## Given records
★ ★ ★ ★ ★
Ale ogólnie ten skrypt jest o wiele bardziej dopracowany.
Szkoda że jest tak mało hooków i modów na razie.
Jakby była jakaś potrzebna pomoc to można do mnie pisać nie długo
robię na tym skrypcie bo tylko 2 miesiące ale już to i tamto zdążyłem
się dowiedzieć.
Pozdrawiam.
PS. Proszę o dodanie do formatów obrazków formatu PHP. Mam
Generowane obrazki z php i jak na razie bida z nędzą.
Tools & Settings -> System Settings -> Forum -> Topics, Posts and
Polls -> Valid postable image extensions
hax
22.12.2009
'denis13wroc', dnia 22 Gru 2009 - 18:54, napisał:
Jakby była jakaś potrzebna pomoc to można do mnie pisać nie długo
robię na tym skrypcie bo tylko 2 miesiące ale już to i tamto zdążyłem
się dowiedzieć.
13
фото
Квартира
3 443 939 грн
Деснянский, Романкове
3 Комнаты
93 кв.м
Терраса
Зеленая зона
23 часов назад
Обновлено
★ ★ ★ ★ ★
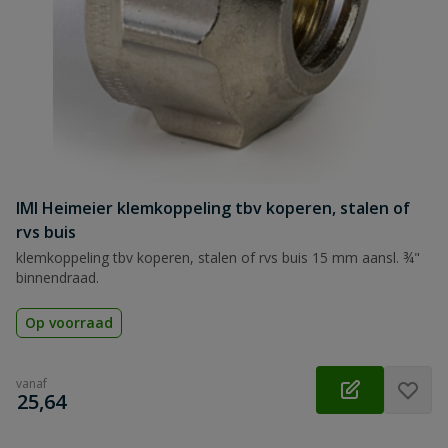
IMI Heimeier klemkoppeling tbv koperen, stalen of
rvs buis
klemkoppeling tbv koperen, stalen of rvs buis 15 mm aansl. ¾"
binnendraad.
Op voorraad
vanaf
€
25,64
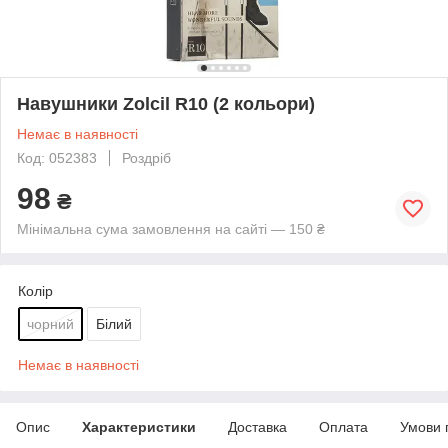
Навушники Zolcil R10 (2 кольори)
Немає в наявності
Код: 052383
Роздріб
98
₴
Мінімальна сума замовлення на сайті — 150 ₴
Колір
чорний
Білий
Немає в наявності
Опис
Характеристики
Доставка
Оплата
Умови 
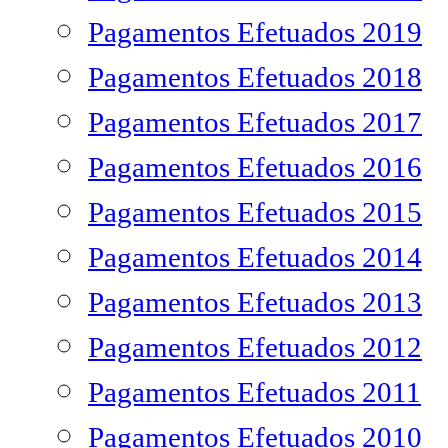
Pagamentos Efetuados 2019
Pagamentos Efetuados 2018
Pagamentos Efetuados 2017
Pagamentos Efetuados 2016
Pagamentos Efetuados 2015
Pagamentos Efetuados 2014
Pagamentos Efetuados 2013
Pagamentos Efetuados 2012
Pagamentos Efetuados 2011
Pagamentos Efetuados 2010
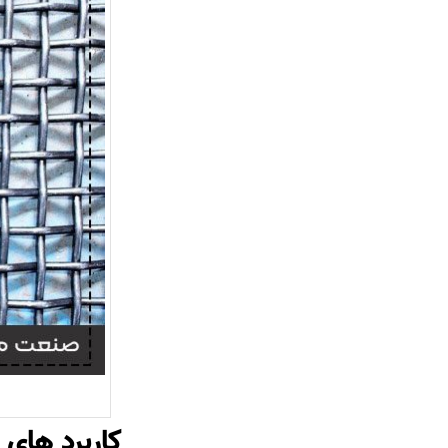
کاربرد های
★ ★ ★ ★ ★
Reproduce everything from "Pagamentos Efetuados 2019" down to "Pagamentos Efetuados 2011", replacing "Efetuados" with "Realizados" and leaving the rest unchanged.

Pagamentos Realizados 2019
Pagamentos Realizados 2018
Pagamentos Realizados 2017
Pagamentos Realizados 2016
Pagamentos Realizados 2015
Pagamentos Realizados 2014
Pagamentos Realizados 2013
Pagamentos Realizados 2012
Pagamentos Realizados 2011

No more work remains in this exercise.